Born in Tanzania, educated in London, DAVID ADJAYE is an architect on a mission. As one of the rising stars in the architectural world, David is known for designing contemporary sustainable structures that enhance the environments in which they exist rather than take from them.
I first noticed David’s work while reviewing the housing plans for Brad Pitt’s Make It Right Foundation in New Orleans. Like many prominent architects, David submitted designs in support of affordable housing in New Orleans’ Ninth Ward which was completely devastated during Hurricane Katrina.
Then it seems David was everywhere. In 2007, the Studio Museum of Harlem held an Adjaye exhibit which I’m sorry to say I missed and David designed the Museum of Contemporary Art in Denver which has seen record crowds since its grand re-opening and I was not surprised because David’s designs tend to do that — invite you in.

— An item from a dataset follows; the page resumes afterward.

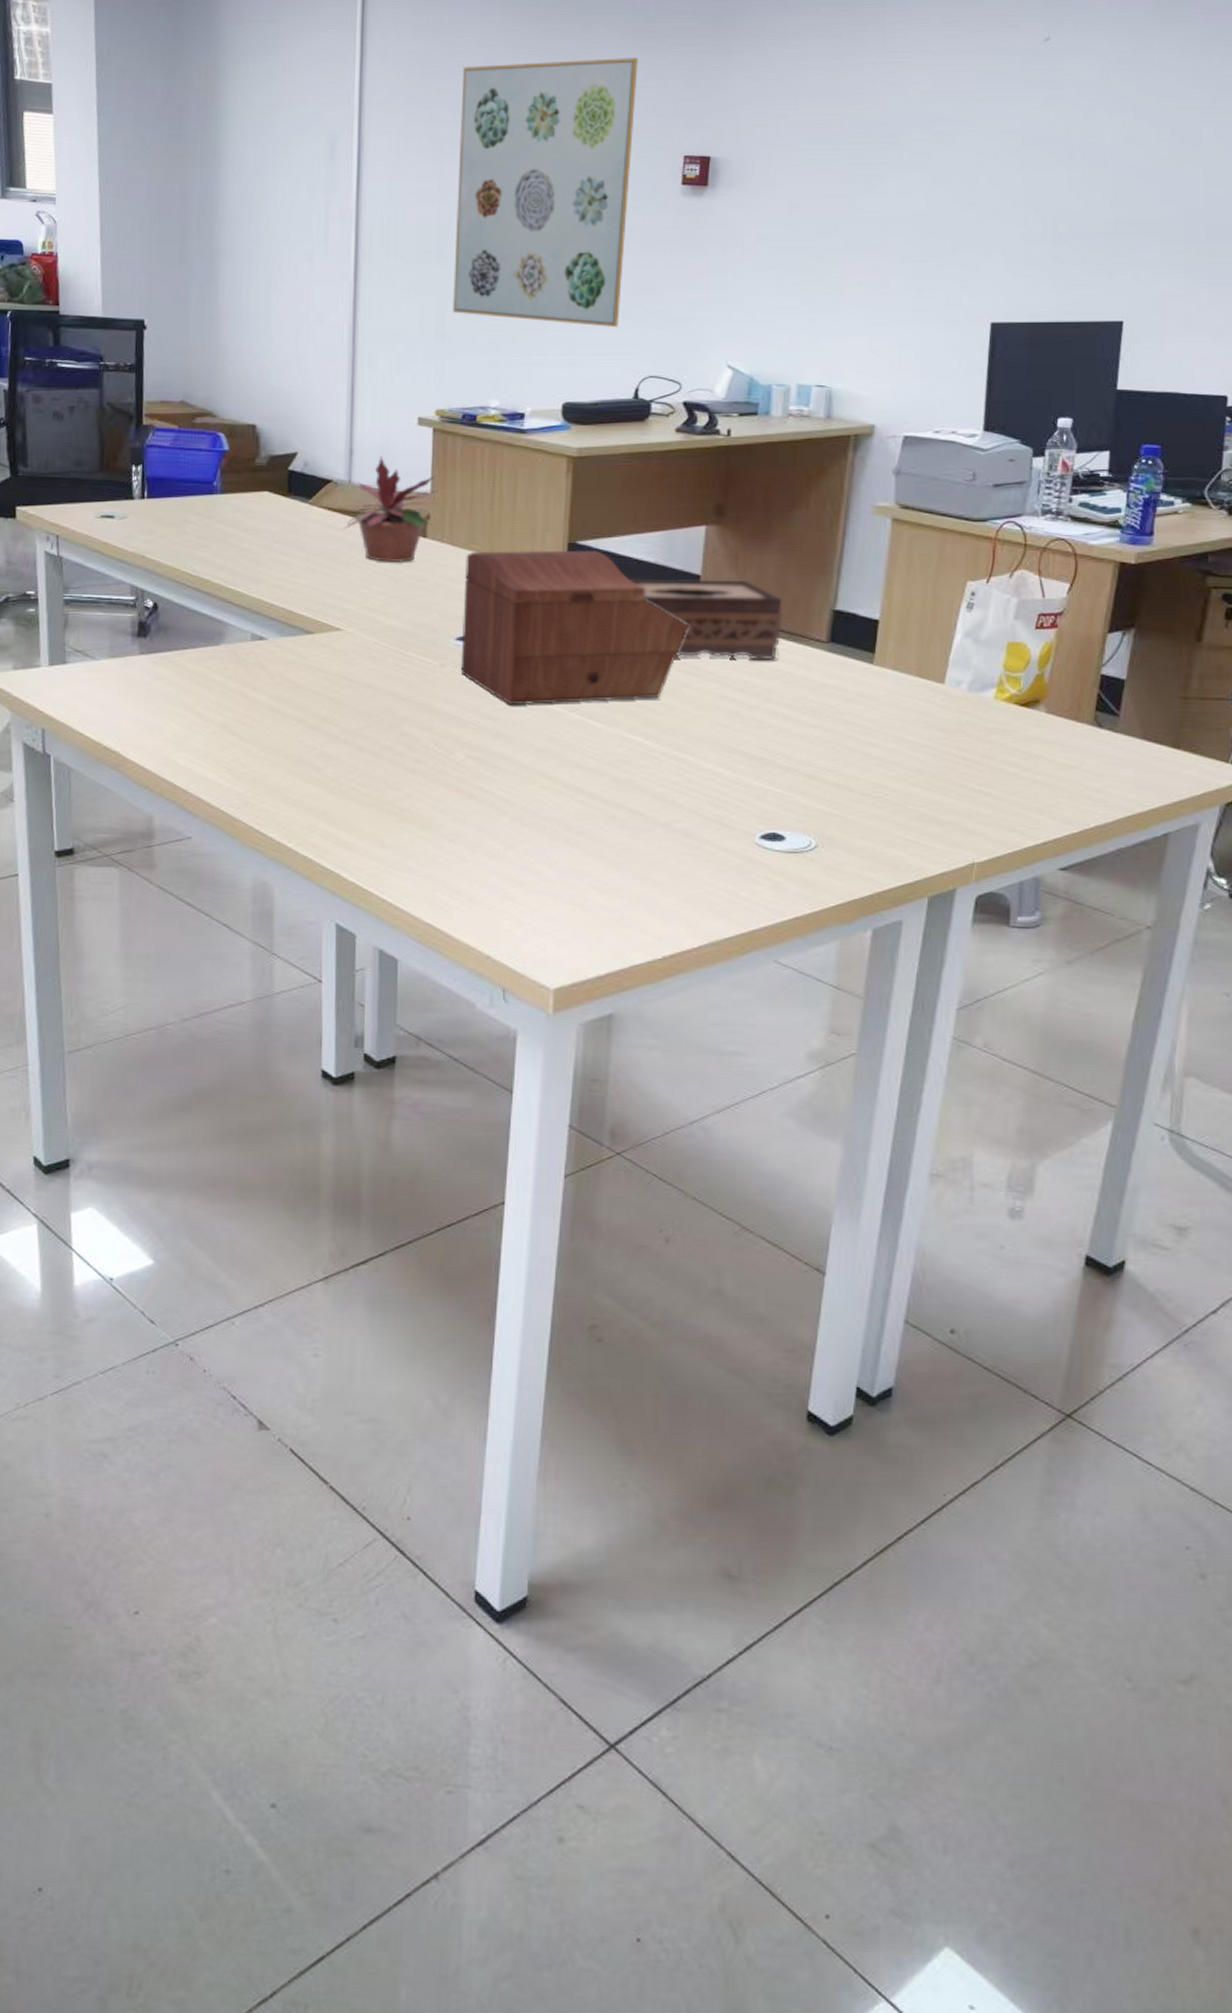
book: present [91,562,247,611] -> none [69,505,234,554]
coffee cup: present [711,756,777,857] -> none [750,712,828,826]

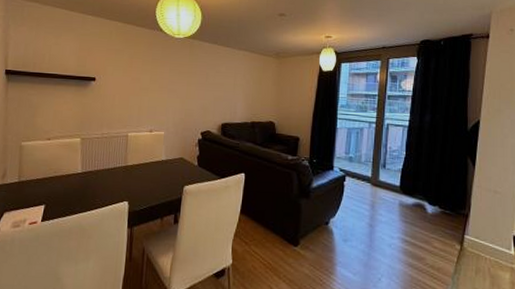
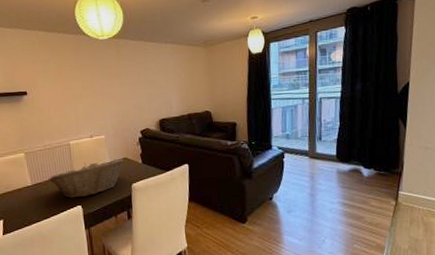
fruit basket: none [99,157,180,193] -> present [48,158,124,198]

Also, in 2007, Queen Elizabeth bestowed the Order of the British Empire on David for his services to architecture after high profile commissions like the Nobel Peace Center in Oslo, Norway.
David explores scale, space, measurement and light in his work all of which were evident in the renderings he submitted for the National Museum of African American History to be built near the Washington Monument. His firm was selected for the project and David said upon hearing the news, “It is the dream of my career.” Smithsonian officials said that David’s presentation was joyful and he clearly understood the duality of tragedy and hope in the African American experience.